Whisky distillery in Perthshire, Scotland

Blair Athol distillery is a Highland single malt Scotch whisky distillery located on the south edge of Pitlochry in Perthshire, near the River Tummel in Scotland.

It is used in Bell's whisky, and is also normally available in a 12-year-old bottling.

== History ==
The distillery was founded in 1798 by John Steward and Robert Robertson. Originally named 'Aldour',
after the Allt Dour burn the distillery draws it water from, but closed soon after opening. The distillery opened again and changed ownership to John Robertson in 1825.

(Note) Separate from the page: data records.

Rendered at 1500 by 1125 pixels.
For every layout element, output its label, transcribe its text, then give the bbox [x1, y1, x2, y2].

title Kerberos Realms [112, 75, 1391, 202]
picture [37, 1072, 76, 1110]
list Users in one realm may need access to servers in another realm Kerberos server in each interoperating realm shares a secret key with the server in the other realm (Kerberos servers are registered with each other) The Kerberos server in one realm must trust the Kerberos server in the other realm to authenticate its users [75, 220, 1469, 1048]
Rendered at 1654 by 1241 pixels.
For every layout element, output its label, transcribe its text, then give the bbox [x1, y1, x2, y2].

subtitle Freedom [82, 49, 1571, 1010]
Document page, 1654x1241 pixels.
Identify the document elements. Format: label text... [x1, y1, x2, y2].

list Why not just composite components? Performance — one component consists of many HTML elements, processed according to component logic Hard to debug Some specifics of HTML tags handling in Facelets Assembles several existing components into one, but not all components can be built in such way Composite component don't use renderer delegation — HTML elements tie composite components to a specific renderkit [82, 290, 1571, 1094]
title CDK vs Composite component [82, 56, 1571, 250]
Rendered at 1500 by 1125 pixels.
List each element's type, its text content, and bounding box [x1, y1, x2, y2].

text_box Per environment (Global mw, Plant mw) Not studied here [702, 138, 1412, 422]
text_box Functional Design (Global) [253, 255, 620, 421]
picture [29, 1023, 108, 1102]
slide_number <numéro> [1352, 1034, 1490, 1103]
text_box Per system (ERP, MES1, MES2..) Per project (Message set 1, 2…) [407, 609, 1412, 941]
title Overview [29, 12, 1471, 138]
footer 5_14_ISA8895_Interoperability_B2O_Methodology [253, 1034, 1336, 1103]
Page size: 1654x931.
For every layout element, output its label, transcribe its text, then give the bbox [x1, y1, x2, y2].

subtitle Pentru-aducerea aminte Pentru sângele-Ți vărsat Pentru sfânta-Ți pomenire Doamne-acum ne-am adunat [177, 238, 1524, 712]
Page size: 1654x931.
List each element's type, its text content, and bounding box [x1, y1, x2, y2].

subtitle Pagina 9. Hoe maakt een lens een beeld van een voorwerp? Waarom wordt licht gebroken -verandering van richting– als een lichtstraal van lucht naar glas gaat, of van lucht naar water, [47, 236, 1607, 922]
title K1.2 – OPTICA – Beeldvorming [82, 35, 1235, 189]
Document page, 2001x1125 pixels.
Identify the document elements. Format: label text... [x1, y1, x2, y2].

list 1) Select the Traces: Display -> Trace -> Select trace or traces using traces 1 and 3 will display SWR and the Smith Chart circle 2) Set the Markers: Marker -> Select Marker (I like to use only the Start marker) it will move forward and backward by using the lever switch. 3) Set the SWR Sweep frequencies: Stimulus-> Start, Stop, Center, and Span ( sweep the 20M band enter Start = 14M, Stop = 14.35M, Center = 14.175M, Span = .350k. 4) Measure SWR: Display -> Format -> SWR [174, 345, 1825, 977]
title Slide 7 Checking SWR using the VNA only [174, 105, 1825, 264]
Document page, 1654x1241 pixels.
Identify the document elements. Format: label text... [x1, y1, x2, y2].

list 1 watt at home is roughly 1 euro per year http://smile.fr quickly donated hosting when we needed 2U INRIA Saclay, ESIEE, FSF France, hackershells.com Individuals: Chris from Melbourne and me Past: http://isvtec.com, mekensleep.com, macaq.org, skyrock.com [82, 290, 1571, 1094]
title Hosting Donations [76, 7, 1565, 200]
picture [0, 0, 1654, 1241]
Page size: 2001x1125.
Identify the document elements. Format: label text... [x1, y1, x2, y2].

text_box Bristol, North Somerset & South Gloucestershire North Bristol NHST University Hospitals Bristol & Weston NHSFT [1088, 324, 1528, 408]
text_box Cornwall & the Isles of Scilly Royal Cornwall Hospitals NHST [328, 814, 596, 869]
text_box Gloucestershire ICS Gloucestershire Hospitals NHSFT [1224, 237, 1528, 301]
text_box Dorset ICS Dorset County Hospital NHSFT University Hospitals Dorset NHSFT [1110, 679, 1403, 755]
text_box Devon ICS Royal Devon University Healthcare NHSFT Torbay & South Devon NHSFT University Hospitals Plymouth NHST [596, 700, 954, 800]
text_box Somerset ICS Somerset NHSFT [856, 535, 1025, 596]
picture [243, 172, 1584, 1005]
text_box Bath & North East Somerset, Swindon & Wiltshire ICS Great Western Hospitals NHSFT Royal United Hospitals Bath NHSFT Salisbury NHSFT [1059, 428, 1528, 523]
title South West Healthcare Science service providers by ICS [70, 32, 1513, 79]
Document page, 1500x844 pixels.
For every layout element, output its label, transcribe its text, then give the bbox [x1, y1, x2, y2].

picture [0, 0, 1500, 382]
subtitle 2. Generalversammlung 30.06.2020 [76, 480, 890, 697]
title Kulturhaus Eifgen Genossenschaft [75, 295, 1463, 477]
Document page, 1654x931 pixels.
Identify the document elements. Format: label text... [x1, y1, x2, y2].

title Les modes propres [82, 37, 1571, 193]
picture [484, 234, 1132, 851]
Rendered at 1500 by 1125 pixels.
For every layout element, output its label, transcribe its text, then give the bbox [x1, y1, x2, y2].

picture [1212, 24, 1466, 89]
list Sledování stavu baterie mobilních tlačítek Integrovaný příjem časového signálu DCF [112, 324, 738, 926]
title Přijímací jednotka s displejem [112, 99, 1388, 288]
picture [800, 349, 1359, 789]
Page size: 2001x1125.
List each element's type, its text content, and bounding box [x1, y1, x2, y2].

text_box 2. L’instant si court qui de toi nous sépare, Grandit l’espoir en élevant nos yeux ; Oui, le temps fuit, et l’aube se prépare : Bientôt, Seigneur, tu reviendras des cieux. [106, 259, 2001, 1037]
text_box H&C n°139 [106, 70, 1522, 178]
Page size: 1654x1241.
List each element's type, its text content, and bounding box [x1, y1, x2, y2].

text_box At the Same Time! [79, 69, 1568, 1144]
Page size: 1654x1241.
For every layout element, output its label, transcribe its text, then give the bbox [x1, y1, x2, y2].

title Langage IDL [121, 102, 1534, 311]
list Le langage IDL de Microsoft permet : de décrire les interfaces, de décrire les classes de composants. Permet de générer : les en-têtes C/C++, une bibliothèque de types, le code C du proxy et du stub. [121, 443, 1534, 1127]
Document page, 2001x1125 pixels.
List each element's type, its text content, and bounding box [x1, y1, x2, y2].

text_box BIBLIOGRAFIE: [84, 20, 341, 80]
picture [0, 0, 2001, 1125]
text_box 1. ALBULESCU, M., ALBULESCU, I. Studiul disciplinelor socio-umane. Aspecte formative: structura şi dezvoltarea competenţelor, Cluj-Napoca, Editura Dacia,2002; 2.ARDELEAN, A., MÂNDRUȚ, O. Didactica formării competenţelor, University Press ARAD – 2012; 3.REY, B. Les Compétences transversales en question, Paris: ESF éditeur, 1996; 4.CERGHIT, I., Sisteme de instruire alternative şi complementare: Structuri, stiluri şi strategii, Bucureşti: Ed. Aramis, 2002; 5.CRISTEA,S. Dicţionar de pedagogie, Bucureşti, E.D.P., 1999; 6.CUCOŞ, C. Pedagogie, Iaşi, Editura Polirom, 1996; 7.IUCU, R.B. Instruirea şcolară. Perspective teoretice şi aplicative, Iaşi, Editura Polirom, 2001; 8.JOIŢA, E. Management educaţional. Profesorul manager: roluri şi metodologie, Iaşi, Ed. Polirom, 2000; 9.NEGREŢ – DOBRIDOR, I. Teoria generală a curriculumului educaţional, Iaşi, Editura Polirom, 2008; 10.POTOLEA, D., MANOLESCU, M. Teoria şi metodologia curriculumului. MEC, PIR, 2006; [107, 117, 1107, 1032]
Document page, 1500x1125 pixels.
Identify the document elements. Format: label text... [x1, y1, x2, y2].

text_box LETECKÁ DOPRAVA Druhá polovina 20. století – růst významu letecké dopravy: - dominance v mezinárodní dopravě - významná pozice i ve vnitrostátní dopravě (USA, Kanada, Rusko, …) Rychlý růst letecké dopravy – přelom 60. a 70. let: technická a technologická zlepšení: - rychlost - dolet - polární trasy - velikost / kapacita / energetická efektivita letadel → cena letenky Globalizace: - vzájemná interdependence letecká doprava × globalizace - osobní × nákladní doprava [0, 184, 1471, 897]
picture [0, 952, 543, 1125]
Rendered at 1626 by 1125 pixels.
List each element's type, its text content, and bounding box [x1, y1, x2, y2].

It was sold several times in the period after, going from John Robertson to Alexander
Conacher & Co., then to John Conacher & Co, which was inherited by Elizabeth Conacher in 1860. It was sold again to Peter Fraser & Co, and again to Peter Mackenzie of P. McKenzie & Co Distillers Limited in 1882.

The distillery closed down in 1932. The mothballed distillery was bought by Arthur Bell and Sons, but didn't open again until it was rebuilt in 1949. In 1973 the distillery expanded, adding two further stills to the previous two.

In 1987, Guinness combined the businesses of Arthur Bell & Sons and Distillers Company. In 1997, Guinness merged with Grand Metropolitan to create Diageo, the current owner of Blair Athol distillery.